§ **REQUIREMENT**:
In the article about the Maya star-map theory, copy the stretch from "The teenage scientist, William" through "story went viral." word for word.

§ **TEXT BLOCK**:
◇ ◇ ◇ ◇ ◇

Tourists climb the ruins of Chichen Itza in the Yucatan Penninsula, Mexico in 2004. A Canadian teen’s theory on the possible location of a Maya ruin has now been challenged by others. The site may be just a fallow marijuana plot.

Tourists climb the ruins of Chichen Itza in the Yucatan Penninsula, Mexico in 2004. A Canadian teen’s theory on the possible location of a Maya ruin has now been challenged by others. The site may be just a fallow marijuana plot.

A busted Maya theory unearths a media flaw

It was a good story while it lasted: A 15-year-old boy discovered a lost city by theorizing that a modern star map would correlate with ancient Maya settlements. It seemed to fit the common understanding of the Maya as peaceful stargazers, centuries ahead of their time in astronomical observation and deeply mystical. It only makes sense they’d plan their cities to align with constellations.

The teenage scientist, William Gadoury, of Saint-Jean-de-Matha, Quebec, overlaid constellations and known Maya cities. When he found a gap where it seemed a settlement ought to have been, he consulted satellite imagery and found shapes the looked man-made. Suddenly, the lost city story went viral.

The Canadian Space Agency, which had supplied Gadoury with the satellite images, swiftly awarded him a Medal of Merit. A University of New Brunswick expert on geospatial technology suggested he might have found a metropolis with 30 buildings and a large pyramid. The teen was interviewed by the BBC, and the public passed along word of his achievement as his story skyrocketed to the top of the global media’s trending topics.

◇ ◇ ◇ ◇ ◇

§ **INPUT DATA**:
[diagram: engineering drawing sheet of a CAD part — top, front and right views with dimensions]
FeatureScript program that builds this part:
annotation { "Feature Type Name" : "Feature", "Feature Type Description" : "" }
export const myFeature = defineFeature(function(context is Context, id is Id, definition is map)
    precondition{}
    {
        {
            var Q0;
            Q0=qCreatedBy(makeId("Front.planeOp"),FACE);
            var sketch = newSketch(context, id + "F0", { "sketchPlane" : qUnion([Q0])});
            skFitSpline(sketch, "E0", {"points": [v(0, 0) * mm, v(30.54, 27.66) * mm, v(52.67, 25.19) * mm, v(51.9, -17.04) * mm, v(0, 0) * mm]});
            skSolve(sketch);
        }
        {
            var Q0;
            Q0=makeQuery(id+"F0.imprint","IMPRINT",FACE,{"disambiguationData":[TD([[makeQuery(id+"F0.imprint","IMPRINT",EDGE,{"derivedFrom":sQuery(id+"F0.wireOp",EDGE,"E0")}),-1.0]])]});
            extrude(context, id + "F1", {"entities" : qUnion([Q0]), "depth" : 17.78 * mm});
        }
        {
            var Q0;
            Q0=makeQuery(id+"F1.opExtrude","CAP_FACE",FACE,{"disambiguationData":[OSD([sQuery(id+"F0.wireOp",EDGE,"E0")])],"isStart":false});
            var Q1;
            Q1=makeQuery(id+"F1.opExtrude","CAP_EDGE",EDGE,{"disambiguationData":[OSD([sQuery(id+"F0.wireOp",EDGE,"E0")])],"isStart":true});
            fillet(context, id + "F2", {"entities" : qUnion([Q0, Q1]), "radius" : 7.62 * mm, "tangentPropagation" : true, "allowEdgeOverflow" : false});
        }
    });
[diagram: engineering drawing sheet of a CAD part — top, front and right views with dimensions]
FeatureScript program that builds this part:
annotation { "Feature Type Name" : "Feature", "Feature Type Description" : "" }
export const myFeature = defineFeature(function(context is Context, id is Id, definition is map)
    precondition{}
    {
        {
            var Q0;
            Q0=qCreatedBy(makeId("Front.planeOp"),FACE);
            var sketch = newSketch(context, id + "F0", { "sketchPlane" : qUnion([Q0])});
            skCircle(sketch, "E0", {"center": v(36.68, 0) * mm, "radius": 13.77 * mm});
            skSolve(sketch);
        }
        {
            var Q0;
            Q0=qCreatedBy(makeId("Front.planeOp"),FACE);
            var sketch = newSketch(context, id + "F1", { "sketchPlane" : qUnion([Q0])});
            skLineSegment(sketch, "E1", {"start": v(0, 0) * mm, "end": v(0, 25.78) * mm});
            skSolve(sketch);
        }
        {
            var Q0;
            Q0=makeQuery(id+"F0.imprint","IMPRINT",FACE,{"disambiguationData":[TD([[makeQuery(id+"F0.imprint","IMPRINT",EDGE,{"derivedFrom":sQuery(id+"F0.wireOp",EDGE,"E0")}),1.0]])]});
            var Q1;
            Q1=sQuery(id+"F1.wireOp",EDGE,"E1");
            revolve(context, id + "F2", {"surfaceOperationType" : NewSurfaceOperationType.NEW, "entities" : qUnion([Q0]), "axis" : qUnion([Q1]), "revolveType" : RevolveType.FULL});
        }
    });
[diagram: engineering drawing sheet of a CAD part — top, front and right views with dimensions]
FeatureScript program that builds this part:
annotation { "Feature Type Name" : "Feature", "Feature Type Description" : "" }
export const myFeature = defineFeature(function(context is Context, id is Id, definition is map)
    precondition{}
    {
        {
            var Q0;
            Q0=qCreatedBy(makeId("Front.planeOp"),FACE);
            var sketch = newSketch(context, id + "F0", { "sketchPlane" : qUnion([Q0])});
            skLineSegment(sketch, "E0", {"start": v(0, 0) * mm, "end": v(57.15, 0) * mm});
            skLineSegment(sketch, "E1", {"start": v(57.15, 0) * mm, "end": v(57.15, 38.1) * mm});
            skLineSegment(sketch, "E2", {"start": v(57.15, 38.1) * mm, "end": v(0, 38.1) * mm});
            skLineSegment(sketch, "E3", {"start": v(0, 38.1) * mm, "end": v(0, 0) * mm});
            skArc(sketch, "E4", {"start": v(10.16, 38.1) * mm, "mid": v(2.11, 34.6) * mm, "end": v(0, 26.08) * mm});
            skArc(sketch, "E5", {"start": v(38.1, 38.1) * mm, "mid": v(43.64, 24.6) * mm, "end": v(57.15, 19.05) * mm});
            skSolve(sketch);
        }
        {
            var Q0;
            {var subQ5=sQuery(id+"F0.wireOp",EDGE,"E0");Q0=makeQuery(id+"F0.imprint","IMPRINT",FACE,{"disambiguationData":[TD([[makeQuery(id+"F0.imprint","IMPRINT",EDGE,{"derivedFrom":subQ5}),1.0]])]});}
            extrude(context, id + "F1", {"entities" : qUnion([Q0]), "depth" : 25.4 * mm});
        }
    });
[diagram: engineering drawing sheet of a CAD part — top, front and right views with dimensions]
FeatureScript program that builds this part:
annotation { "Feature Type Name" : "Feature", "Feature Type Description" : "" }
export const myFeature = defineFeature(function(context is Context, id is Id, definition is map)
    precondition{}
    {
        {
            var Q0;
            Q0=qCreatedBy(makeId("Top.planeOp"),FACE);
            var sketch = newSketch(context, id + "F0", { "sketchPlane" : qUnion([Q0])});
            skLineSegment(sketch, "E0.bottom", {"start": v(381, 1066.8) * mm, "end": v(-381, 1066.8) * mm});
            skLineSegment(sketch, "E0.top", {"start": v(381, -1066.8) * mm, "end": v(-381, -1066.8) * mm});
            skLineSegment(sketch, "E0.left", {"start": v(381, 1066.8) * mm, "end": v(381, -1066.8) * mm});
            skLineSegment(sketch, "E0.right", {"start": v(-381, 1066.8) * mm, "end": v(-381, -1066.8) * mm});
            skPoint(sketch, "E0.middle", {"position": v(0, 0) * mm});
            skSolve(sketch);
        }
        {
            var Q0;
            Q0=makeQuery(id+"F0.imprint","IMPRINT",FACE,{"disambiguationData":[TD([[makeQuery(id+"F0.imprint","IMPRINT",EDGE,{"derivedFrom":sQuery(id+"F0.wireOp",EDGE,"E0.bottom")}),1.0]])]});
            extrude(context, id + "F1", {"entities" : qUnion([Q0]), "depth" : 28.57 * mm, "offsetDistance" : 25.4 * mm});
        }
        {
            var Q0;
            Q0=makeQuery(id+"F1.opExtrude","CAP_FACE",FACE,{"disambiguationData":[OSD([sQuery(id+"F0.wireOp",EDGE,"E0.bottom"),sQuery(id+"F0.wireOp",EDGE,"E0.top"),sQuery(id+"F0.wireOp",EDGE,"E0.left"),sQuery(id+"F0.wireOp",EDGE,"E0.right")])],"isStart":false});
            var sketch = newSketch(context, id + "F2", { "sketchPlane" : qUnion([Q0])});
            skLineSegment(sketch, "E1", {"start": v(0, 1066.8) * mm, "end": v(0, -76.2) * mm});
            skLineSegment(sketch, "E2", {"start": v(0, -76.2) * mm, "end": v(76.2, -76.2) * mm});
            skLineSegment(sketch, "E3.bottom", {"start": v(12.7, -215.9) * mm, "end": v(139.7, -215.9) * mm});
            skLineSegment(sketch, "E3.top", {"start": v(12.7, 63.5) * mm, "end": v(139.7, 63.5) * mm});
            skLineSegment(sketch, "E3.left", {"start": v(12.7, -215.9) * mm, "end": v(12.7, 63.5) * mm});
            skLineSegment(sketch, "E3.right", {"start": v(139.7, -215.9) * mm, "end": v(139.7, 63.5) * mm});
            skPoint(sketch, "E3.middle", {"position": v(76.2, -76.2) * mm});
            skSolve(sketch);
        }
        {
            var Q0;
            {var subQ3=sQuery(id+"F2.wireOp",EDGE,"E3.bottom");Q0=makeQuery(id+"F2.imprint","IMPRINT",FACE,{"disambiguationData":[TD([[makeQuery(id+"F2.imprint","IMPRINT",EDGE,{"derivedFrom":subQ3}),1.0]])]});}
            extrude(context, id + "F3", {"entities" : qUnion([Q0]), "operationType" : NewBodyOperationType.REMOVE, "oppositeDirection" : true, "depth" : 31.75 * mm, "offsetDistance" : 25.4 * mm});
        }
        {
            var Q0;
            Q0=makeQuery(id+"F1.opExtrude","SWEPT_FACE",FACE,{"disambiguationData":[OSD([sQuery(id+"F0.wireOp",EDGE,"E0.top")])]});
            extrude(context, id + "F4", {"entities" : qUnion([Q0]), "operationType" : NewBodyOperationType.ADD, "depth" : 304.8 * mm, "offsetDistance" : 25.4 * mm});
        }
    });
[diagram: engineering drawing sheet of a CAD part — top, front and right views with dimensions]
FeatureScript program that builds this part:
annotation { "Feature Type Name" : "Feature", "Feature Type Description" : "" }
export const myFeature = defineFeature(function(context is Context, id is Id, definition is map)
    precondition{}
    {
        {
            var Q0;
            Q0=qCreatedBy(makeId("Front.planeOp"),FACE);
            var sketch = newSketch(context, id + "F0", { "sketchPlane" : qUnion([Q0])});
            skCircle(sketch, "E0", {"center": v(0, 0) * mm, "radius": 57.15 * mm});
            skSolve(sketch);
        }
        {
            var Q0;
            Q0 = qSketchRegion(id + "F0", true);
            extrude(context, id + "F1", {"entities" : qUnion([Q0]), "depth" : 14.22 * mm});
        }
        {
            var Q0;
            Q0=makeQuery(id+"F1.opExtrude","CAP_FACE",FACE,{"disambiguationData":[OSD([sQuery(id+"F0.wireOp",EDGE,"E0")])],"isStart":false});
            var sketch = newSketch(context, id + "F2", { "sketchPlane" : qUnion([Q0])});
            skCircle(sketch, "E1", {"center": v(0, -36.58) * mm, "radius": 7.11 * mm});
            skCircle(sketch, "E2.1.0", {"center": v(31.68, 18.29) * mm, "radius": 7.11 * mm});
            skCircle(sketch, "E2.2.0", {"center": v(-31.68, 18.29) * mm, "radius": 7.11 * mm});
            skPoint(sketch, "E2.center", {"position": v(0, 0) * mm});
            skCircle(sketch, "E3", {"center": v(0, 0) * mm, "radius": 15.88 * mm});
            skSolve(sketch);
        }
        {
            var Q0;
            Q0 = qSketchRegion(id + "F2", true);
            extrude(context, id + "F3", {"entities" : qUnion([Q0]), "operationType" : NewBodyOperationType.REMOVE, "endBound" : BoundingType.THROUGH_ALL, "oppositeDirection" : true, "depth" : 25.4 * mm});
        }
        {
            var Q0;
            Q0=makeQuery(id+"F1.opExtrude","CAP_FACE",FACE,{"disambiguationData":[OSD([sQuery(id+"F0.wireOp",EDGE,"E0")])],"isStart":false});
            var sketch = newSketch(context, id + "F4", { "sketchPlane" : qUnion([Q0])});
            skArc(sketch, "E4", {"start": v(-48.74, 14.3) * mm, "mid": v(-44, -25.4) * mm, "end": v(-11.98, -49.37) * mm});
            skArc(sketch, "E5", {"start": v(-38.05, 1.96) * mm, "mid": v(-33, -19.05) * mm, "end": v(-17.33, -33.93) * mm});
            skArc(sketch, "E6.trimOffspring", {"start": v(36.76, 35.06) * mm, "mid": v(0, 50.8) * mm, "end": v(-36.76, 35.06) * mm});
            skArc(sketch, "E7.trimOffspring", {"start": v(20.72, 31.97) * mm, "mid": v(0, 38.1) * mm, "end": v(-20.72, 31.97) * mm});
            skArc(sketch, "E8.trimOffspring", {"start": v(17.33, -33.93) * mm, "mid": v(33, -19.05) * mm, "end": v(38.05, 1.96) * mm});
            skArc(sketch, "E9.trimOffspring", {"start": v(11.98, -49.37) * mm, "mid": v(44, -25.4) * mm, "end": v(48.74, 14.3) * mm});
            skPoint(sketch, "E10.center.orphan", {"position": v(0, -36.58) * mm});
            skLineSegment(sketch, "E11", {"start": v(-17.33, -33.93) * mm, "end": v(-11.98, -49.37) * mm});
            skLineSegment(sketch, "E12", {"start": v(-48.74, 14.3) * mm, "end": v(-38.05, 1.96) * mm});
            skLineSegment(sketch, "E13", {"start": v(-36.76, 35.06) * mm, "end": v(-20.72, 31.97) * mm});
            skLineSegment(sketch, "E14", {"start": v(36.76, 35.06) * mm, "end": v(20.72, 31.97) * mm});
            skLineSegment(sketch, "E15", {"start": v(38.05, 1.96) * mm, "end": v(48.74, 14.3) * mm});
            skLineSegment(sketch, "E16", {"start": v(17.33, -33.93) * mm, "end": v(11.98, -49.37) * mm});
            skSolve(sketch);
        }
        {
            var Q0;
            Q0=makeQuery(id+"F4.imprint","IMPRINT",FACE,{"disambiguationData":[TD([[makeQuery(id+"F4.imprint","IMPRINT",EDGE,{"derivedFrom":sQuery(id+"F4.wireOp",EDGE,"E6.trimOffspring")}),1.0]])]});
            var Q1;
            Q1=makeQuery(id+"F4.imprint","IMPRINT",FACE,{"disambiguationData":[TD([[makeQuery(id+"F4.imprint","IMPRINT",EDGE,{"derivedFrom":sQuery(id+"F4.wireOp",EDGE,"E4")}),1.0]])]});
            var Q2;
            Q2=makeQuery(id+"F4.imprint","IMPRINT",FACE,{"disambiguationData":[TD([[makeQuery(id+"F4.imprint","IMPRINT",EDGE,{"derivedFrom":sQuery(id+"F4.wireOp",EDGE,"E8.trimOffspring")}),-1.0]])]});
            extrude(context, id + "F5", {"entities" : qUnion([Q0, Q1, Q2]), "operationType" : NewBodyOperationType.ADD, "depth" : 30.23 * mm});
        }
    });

◇ ◇ ◇ ◇ ◇

§ **SOLVED PROBLEM**:
The teenage scientist, William Gadoury, of Saint-Jean-de-Matha, Quebec, overlaid constellations and known Maya cities. When he found a gap where it seemed a settlement ought to have been, he consulted satellite imagery and found shapes the looked man-made. Suddenly, the lost city story went viral.